Пошла жизнь прекрасная и удивительная. Ведь раньше-то что было: не страна, а сплошной лагерь (и как это я сама не догадалась, спасибо, девушка по телевизору объяснила). Был сплошной беспросветный тоталитаризм. Теперь же я – свободный человек в свободной стране. Такой свободной, что даже цены в ней нынче, и то свободные. Не прекрасно ли?
Вот показывают каких-то бездомных людей с узлами, с обшарпанными чемоданами, расположившихся прямо на полу вокзала. Что это за люди, кто они? Оказывается, беженцы. Беженцы во время войны – это понятно. Но где и когда было, чтобы тысячи людей оказались беженцами в мирное время?
В телепередачи постоянно вклинивается (новое дело) реклама.
Показывают продуктовый магазин и в его витринах не то пять, не то шесть видов сыра и не меньше десяти сортов колбасы – от докторской до салями. Как хорошо-то!

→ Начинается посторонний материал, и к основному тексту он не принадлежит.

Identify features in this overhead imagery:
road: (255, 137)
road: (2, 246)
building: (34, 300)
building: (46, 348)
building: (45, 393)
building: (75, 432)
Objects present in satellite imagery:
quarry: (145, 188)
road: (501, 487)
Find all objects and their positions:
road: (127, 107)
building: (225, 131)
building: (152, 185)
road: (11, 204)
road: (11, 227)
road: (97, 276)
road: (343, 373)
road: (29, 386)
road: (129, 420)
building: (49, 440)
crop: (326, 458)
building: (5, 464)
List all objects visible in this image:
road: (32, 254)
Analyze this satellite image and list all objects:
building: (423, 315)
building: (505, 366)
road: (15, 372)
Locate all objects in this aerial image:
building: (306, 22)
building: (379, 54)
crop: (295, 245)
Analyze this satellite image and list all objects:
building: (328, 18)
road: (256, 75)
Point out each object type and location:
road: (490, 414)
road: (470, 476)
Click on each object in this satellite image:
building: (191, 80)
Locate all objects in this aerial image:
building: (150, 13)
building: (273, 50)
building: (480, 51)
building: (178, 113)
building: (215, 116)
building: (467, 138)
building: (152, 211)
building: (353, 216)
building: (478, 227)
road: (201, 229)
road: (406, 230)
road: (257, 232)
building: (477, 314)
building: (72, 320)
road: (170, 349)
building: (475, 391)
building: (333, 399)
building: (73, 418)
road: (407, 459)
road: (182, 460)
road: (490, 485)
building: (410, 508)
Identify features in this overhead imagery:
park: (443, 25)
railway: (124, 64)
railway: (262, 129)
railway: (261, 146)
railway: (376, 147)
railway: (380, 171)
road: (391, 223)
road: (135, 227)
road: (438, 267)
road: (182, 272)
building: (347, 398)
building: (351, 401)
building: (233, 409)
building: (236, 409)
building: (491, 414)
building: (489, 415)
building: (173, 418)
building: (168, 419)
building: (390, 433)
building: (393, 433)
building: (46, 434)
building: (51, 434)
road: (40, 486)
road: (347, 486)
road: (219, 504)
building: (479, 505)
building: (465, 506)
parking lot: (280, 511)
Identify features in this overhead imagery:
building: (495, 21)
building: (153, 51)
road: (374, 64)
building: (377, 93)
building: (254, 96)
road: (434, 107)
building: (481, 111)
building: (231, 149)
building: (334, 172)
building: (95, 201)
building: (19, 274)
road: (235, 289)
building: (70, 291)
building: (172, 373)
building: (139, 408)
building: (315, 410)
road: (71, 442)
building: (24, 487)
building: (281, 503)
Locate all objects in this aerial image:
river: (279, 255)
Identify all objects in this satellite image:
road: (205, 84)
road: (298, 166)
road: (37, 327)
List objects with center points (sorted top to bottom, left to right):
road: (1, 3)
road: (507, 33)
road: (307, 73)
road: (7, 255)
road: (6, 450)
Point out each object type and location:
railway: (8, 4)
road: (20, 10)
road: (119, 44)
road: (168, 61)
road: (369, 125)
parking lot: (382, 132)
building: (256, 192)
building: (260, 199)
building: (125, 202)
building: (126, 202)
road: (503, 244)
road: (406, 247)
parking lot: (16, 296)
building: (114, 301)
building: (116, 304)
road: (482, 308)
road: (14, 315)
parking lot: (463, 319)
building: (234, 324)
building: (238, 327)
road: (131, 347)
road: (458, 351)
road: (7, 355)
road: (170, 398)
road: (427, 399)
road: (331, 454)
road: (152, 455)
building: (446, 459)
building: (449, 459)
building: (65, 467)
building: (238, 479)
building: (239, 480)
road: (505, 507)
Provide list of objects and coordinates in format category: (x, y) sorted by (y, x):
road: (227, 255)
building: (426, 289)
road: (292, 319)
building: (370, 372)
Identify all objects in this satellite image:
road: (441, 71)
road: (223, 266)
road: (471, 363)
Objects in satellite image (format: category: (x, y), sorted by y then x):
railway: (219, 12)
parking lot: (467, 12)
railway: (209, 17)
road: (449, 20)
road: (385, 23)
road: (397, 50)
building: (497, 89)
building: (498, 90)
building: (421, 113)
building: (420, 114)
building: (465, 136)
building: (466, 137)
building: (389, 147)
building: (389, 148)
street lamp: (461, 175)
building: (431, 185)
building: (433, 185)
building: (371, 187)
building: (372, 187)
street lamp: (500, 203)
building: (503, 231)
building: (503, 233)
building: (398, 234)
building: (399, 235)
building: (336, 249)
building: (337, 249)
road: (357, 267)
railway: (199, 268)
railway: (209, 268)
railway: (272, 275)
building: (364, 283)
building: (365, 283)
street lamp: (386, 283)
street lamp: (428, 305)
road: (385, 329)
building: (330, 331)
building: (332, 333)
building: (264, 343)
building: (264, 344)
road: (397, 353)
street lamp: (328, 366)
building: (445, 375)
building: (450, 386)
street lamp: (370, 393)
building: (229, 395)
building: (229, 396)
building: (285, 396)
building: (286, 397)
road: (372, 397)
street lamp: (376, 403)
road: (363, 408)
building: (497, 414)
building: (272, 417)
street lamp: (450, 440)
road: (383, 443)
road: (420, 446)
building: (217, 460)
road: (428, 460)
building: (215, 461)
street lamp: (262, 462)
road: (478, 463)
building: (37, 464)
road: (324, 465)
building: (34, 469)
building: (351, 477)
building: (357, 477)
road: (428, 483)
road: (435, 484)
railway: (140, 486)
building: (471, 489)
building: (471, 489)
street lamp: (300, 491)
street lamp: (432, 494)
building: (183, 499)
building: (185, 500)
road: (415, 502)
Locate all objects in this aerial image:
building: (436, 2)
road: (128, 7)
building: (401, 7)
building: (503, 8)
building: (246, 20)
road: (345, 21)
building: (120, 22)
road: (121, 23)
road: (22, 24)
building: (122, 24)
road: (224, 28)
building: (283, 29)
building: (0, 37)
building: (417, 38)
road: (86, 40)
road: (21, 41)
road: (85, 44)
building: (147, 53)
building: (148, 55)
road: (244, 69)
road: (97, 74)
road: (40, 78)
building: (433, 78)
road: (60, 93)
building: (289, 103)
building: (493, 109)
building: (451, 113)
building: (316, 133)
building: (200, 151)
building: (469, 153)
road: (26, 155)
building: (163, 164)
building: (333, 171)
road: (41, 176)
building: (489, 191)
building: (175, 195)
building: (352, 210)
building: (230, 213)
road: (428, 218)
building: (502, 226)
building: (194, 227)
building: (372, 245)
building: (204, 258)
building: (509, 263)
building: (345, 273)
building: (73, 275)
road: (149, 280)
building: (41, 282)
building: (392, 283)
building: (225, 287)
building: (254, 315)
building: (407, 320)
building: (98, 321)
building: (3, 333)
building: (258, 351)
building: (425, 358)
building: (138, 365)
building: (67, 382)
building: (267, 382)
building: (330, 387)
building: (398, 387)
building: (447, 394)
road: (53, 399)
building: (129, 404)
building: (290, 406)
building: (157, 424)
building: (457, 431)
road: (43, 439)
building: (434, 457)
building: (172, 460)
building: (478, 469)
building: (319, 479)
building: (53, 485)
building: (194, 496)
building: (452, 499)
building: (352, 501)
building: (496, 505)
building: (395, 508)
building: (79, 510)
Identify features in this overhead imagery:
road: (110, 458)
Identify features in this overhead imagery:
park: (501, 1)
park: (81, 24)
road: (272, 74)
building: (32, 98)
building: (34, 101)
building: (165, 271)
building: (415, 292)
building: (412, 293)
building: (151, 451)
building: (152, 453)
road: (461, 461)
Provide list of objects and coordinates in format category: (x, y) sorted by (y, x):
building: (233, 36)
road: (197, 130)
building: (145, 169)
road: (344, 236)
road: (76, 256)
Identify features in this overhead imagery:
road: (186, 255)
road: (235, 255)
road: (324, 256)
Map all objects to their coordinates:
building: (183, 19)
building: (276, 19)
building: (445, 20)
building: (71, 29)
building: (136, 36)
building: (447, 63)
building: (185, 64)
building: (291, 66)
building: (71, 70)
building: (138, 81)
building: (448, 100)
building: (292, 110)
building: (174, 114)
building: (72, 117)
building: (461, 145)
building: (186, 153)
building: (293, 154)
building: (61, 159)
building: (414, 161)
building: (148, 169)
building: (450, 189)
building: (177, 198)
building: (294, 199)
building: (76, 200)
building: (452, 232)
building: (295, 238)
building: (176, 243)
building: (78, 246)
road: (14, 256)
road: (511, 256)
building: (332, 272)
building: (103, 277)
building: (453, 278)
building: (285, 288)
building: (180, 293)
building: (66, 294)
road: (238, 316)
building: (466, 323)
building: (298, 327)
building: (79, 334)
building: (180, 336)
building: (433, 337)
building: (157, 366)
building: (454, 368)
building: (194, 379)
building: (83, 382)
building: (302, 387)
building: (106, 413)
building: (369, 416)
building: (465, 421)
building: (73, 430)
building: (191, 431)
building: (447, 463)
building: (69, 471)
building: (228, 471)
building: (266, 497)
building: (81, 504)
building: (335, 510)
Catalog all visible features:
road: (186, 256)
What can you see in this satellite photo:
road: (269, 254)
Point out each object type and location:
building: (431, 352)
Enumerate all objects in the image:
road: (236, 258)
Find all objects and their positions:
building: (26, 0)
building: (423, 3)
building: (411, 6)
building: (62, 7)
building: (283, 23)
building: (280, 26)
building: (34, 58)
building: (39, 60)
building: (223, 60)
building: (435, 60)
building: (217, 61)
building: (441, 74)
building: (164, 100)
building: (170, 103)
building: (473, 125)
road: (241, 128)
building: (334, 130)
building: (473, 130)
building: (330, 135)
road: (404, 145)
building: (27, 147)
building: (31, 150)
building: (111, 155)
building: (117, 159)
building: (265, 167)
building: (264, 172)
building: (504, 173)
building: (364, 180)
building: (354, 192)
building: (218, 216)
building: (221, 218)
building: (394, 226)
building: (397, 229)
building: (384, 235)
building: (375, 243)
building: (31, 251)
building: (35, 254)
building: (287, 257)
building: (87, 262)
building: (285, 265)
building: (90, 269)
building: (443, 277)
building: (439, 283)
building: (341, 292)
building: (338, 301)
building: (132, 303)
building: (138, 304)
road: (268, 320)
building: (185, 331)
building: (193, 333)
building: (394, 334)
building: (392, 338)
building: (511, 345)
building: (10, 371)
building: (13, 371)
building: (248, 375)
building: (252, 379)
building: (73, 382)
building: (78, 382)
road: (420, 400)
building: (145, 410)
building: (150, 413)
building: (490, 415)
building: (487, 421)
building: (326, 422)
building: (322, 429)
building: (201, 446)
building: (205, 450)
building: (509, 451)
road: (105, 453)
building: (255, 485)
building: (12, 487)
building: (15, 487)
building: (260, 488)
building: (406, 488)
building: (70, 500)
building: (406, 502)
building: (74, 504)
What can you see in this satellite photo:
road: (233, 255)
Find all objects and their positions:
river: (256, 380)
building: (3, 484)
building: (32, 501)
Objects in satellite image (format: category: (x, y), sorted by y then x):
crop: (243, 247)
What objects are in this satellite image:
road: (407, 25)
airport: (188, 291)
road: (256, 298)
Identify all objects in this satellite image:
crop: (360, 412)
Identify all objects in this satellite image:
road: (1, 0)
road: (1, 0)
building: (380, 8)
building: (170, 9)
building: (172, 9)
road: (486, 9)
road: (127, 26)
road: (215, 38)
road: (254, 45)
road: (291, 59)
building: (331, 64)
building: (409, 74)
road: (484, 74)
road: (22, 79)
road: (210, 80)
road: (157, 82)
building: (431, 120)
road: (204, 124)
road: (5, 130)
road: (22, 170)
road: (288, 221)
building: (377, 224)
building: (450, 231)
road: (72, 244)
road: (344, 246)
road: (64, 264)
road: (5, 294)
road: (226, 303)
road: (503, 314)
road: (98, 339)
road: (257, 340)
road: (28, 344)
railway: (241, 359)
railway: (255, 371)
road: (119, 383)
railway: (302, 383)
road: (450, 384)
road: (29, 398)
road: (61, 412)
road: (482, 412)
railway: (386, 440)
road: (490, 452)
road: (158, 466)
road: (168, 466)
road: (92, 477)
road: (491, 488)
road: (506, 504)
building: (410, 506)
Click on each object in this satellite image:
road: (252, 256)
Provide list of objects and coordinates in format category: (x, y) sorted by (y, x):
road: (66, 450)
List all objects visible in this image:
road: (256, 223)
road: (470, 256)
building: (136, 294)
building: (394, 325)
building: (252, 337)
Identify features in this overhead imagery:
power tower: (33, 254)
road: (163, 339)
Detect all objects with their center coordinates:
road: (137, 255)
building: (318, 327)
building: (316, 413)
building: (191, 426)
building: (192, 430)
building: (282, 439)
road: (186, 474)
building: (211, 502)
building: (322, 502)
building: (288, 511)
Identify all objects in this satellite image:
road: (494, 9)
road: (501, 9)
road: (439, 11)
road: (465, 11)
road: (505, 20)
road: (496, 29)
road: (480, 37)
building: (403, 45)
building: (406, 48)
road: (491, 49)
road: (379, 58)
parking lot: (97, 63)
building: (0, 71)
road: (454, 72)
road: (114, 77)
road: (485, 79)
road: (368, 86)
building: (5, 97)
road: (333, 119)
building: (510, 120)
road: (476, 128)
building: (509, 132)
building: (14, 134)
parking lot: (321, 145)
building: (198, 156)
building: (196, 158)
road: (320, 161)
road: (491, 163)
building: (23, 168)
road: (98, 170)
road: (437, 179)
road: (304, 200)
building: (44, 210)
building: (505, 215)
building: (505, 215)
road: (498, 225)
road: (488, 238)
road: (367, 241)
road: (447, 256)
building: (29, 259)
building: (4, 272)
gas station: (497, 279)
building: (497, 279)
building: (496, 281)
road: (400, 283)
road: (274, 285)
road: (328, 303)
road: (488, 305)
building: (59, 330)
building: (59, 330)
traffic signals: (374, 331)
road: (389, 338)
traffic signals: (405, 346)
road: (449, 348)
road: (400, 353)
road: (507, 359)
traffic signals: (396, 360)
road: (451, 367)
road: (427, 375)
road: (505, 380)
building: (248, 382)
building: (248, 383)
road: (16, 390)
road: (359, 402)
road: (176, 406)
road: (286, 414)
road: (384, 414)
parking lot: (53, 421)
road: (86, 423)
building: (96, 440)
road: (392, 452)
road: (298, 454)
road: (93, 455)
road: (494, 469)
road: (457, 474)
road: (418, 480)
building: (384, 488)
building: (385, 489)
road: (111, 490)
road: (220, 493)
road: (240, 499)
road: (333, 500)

Но следом идёт другая картина: пожилой человек роется в железном мусорном ящике. Что он там ищет? Может, кто по ошибке выбросил туда хорошую вещь? Но он вытащил из ящика полбатона хлеба и положил в свою сумку! Может, он взял для своей собаки? Но вчера показывали набор самой разной еды для собак. Взял бы, да и купил. А то как-то некрасиво. Свободный человек в свободной стране при свободных ценах не хочет, скупердяй, купить для любимой собаки добрый кусок мяса.
Радуюсь изобилию всяких товаров. Но купить их могут лишь пять, ну пусть десять из ста «свободных» жителей: цены такие, что люди в обморок падают. Не изобилие это, а издевательство над людьми: око видит, да зуб неймёт.